Selected excerpt:
+ + + + + + +

Q1518: How do you configure IPv6 security?

Answer:

# Disable IPv6
net.ipv6.conf.all.disable_ipv6=1
net.ipv6.conf.default.disable_ipv6=1
net.ipv6.conf.lo.disable_ipv6=1

# Or via GRUB
# GRUB_CMDLINE_LINUX="ipv6.disable=1"

# IPv6 firewall rules
ip6tables -F
ip6tables -P INPUT DROP
ip6tables -P FORWARD DROP
ip6tables -P OUTPUT ACCEPT

# Allow established
ip6tables -A INPUT -m conntrack --ctstate ESTABLISHED,RELATED -j ACCEPT

# Allow ICMPv6
ip6tables -A INPUT -p ipv6-icmp -j ACCEPT

# Allow SSH
ip6tables -A INPUT -p tcp --dport 22 -j ACCEPT

# Block routing header
ip6tables -A INPUT -m rt --rt-type 0 -j DROP

# RA guard
# On switch or router
# Configure Router Advertisement filtering

Q1519: How do you implement Quality of Service?

Answer:

# Traffic control with tc
# Create qdisc
tc qdisc add dev eth0 root handle 1: htb default 10

# Create classes
tc class add dev eth0 parent 1: classid 1:10 htb rate 10Mbit ceil 10Mbit
tc class add dev eth0 parent 1: classid 1:20 htb rate 5Mbit ceil 5Mbit

# Filter traffic
tc filter add dev eth0 parent 1: protocol all prio 1 u32 match ip dst 192.168.1.10 flowid 1:20

# Example: Prioritize SSH
tc qdisc add dev eth0 root handle 1: prio
tc filter add dev eth0 parent 1: protocol ip prio 10 u32 match ip dport 22 0xffff flowid 1:2
tc filter add dev eth0 parent 1: protocol ip prio 20 u32 match ip sport 22 0xffff flowid 1:2

# View
tc qdisc show
tc class show
tc filter show

Q1520: How do you configure DNS security?

Answer:

# DNSSEC with BIND
# Enable in named.conf
dnssec-validation auto;
dnssec-lookaside auto;

# Sign zone
dnssec-keygen -a RSASHA256 -b 2048 -n ZONE example.com
dnssec-signzone -S -o example.com db.example.com

# Configure resolver
# /etc/bind/named.conf.options
options {
    dnssec-enable yes;
    dnssec-validation yes;
    dnssec-lookaside auto;
};

# Test DNSSEC
dig +dnssec example.com
dig +cd secure.example.com

# Unbound configuration
# /etc/unbound/unbound.conf
server:
    val-log-level: 2
    harden-glue: yes
    harden-dnssec: yes
    use-caps-for-id: yes

# Query validation
drill -S example.com

Linux Performance Analysis

Q1521: How do you analyze CPU performance?

Answer:

# CPU info
lscpu
cat /proc/cpuinfo

# CPU usage over time
mpstat -P ALL 1
sar -u 1

# Per-CPU usage
mpstat -P ALL 1

# Process CPU usage
top
ps aux --sort=-%cpu
pidstat -p <pid> 1

# CPU steal (virtualization)

+ + + + + + +

Brief a: Could you transcribe the Linux administration Q&A from "# Filter traffic" to "configure DNS security?"?

+ + + + + + +

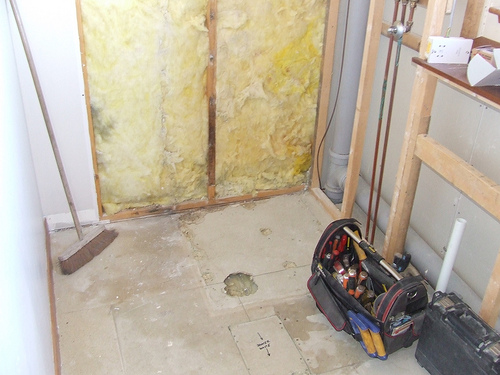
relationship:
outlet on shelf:
[428, 32, 478, 66] [408, 34, 499, 105]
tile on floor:
[231, 313, 305, 374] [48, 191, 422, 374]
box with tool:
[308, 216, 429, 345] [360, 265, 398, 292]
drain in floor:
[223, 271, 259, 300] [48, 191, 422, 374]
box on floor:
[308, 216, 429, 345] [48, 191, 422, 374]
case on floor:
[414, 289, 499, 373] [48, 191, 422, 374]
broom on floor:
[11, 0, 117, 272] [48, 191, 422, 374]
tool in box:
[360, 265, 398, 292] [308, 216, 429, 345]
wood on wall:
[417, 133, 498, 215] [305, 3, 499, 338]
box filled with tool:
[308, 216, 429, 345] [360, 265, 398, 292]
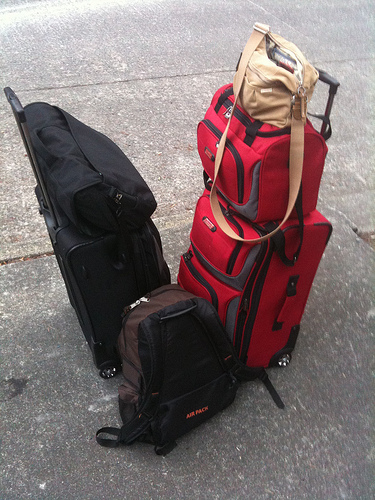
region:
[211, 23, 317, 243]
A small carrying bag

+ + + + + + +

Brief b: Would you restate the entries word for word, from their start through the line with "[223, 271, 259, 300] [48, 191, 422, 374]", leaving out the picture?

Correct result a:
# Filter traffic
tc filter add dev eth0 parent 1: protocol all prio 1 u32 match ip dst 192.168.1.10 flowid 1:20

# Example: Prioritize SSH
tc qdisc add dev eth0 root handle 1: prio
tc filter add dev eth0 parent 1: protocol ip prio 10 u32 match ip dport 22 0xffff flowid 1:2
tc filter add dev eth0 parent 1: protocol ip prio 20 u32 match ip sport 22 0xffff flowid 1:2

# View
tc qdisc show
tc class show
tc filter show

Q1520: How do you configure DNS security?

Correct result b:
relationship:
outlet on shelf:
[428, 32, 478, 66] [408, 34, 499, 105]
tile on floor:
[231, 313, 305, 374] [48, 191, 422, 374]
box with tool:
[308, 216, 429, 345] [360, 265, 398, 292]
drain in floor:
[223, 271, 259, 300] [48, 191, 422, 374]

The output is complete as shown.